Work instruction: Word for word, transcribe the data below from the line with "Не работает консольная команда mcclient.exe" to the line with "chlebova polevka-titulka", keeping both of those lines.

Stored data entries
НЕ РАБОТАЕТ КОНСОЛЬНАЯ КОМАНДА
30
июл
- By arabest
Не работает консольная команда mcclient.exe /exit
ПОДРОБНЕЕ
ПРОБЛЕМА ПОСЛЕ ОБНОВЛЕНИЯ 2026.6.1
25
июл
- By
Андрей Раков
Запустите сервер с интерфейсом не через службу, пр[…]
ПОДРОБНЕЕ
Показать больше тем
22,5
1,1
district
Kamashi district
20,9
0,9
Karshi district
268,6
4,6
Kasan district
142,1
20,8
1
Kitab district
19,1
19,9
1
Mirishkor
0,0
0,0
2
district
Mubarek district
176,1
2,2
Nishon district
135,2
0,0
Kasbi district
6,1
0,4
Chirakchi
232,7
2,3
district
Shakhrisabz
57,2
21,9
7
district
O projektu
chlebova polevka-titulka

--

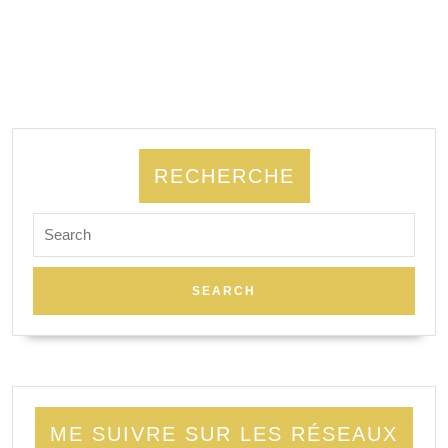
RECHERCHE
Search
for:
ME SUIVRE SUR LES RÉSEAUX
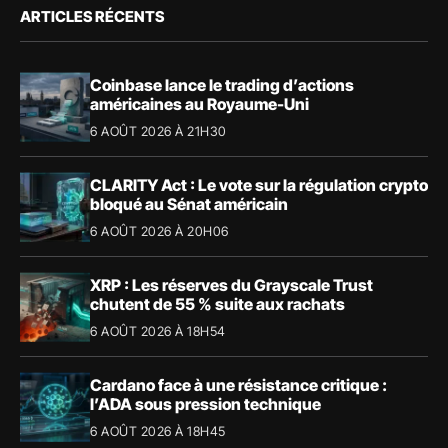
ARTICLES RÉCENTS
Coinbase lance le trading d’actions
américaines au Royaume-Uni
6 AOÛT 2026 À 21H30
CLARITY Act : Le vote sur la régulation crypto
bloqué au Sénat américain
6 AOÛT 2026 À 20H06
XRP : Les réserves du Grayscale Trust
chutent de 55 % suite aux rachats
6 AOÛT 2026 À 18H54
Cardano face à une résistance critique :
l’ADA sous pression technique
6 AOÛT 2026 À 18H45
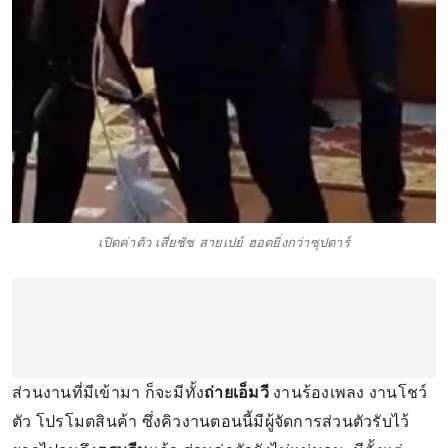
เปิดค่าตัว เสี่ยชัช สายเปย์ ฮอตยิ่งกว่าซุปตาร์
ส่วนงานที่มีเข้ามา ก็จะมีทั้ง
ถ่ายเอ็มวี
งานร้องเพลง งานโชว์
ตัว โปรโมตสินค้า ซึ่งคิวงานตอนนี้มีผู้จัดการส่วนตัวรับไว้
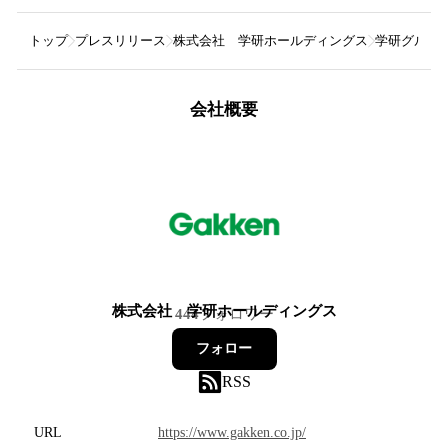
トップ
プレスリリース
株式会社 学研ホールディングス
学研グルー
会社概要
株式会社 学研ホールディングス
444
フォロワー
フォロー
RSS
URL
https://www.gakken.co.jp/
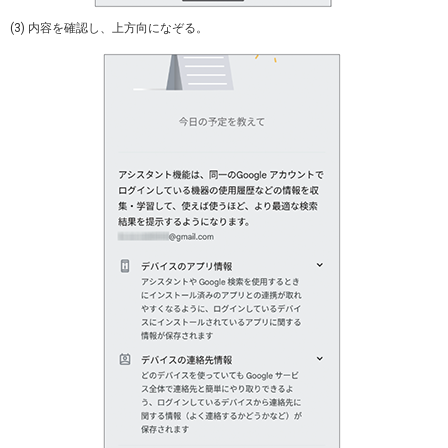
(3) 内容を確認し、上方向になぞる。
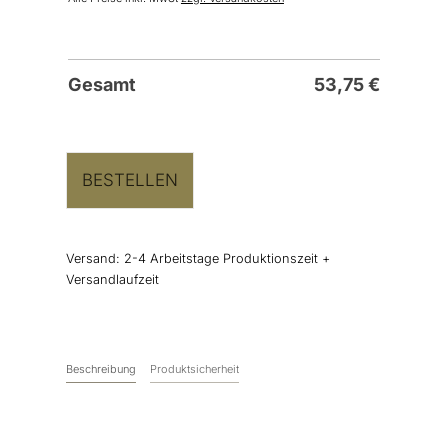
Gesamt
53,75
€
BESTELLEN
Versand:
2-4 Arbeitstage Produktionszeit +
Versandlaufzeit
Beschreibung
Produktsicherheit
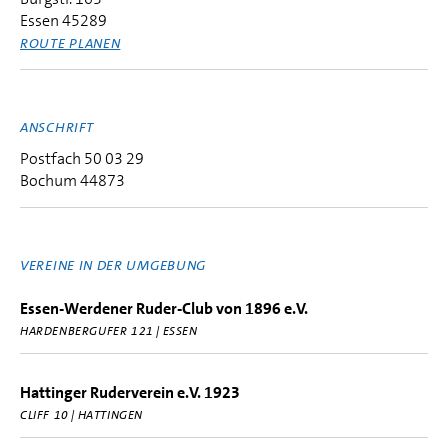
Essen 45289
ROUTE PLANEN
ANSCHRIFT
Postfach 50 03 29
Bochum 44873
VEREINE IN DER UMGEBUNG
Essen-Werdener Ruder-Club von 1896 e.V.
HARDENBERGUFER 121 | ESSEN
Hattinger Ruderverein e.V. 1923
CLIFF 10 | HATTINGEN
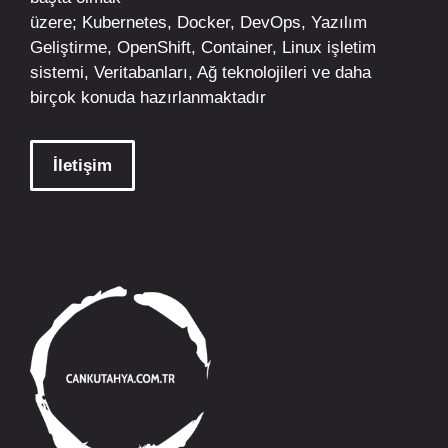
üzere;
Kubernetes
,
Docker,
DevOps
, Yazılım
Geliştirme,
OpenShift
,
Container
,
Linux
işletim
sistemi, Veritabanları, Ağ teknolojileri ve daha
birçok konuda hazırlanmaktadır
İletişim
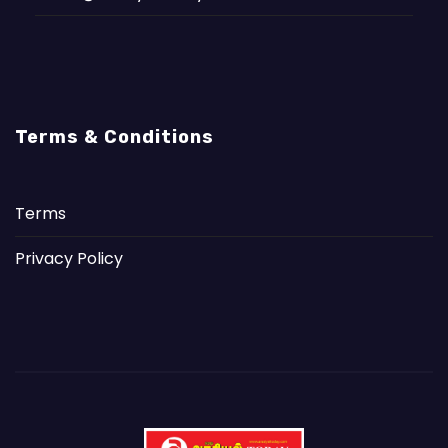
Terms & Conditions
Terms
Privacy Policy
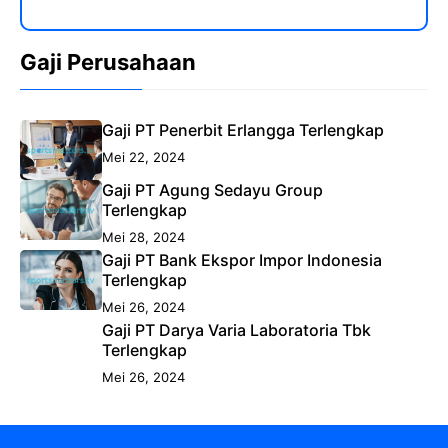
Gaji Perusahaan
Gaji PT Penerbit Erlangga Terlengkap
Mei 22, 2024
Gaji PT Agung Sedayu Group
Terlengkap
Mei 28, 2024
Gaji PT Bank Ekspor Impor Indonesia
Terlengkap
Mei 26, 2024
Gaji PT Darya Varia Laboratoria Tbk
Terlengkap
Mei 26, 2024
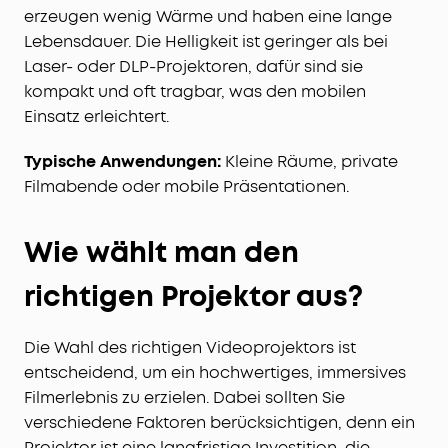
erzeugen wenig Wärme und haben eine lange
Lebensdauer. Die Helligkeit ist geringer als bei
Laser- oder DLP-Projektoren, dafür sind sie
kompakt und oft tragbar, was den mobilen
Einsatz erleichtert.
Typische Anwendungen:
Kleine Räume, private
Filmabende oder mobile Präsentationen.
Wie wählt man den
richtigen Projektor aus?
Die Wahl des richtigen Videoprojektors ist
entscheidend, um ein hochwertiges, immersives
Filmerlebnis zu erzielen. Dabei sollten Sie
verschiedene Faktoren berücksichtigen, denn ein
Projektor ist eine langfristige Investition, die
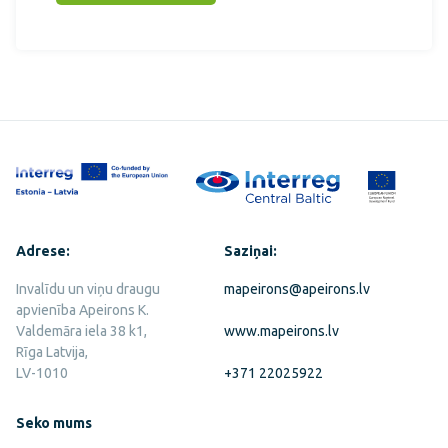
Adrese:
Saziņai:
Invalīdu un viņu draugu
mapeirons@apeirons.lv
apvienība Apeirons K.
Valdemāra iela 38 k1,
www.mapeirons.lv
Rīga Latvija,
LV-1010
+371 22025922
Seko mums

==

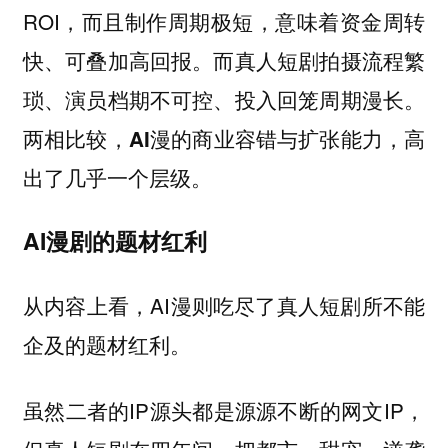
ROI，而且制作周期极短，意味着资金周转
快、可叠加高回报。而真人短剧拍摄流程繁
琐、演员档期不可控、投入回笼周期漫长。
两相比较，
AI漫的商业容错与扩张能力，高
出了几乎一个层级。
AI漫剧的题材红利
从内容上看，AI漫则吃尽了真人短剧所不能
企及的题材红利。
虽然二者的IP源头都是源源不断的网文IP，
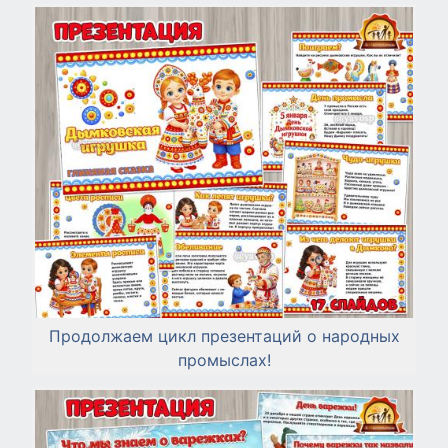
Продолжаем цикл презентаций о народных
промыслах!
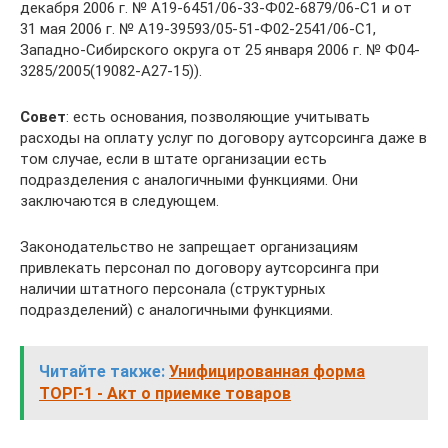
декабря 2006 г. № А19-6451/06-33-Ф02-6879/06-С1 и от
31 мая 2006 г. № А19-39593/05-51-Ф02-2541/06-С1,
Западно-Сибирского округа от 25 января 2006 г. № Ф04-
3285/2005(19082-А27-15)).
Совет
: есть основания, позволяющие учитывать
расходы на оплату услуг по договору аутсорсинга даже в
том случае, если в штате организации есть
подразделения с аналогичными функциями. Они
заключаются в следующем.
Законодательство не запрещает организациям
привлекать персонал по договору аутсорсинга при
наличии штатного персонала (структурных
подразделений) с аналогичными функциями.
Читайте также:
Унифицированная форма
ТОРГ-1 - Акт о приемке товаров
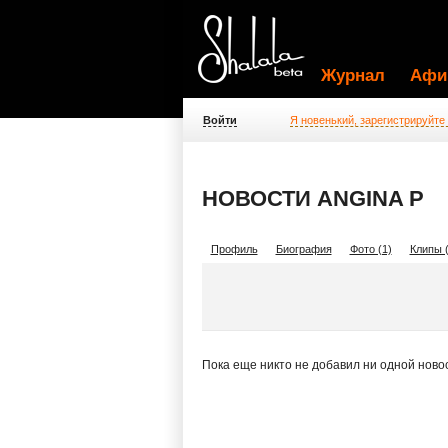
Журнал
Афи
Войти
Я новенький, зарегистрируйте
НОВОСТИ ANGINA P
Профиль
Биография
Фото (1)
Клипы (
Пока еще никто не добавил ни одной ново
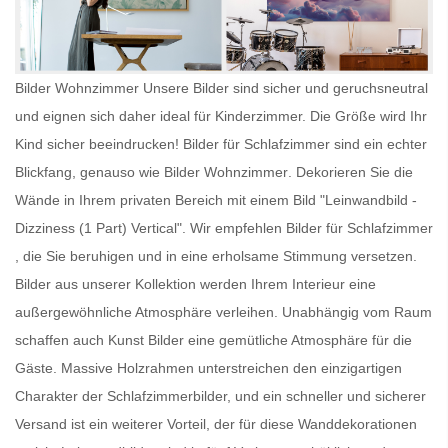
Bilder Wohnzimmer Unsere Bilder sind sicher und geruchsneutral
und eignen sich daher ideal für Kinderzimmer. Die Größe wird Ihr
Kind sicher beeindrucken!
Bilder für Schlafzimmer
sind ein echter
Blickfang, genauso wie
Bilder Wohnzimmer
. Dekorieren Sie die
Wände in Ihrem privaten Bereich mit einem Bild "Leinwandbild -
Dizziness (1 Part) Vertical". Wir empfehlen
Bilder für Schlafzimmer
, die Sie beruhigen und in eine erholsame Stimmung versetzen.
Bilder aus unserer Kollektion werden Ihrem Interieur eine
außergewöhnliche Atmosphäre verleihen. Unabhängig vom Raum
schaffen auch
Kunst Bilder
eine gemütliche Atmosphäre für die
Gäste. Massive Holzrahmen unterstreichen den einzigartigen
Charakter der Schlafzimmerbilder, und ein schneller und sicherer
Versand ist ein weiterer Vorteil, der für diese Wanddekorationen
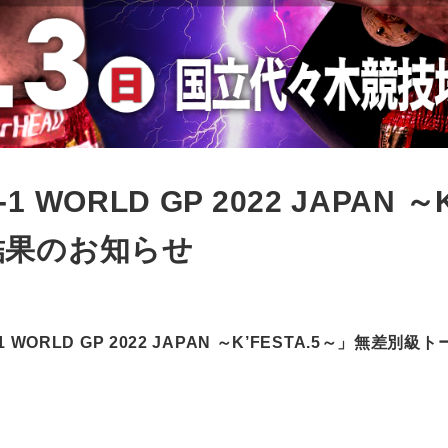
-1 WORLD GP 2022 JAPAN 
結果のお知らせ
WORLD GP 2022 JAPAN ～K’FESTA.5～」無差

Task answer:
Не работает консольная команда mcclient.exe /exit
ПОДРОБНЕЕ
ПРОБЛЕМА ПОСЛЕ ОБНОВЛЕНИЯ 2026.6.1
25
июл
- By
Андрей Раков
Запустите сервер с интерфейсом не через службу, пр[…]
ПОДРОБНЕЕ
Показать больше тем
22,5
1,1
district
Kamashi district
20,9
0,9
Karshi district
268,6
4,6
Kasan district
142,1
20,8
1
Kitab district
19,1
19,9
1
Mirishkor
0,0
0,0
2
district
Mubarek district
176,1
2,2
Nishon district
135,2
0,0
Kasbi district
6,1
0,4
Chirakchi
232,7
2,3
district
Shakhrisabz
57,2
21,9
7
district
O projektu
chlebova polevka-titulka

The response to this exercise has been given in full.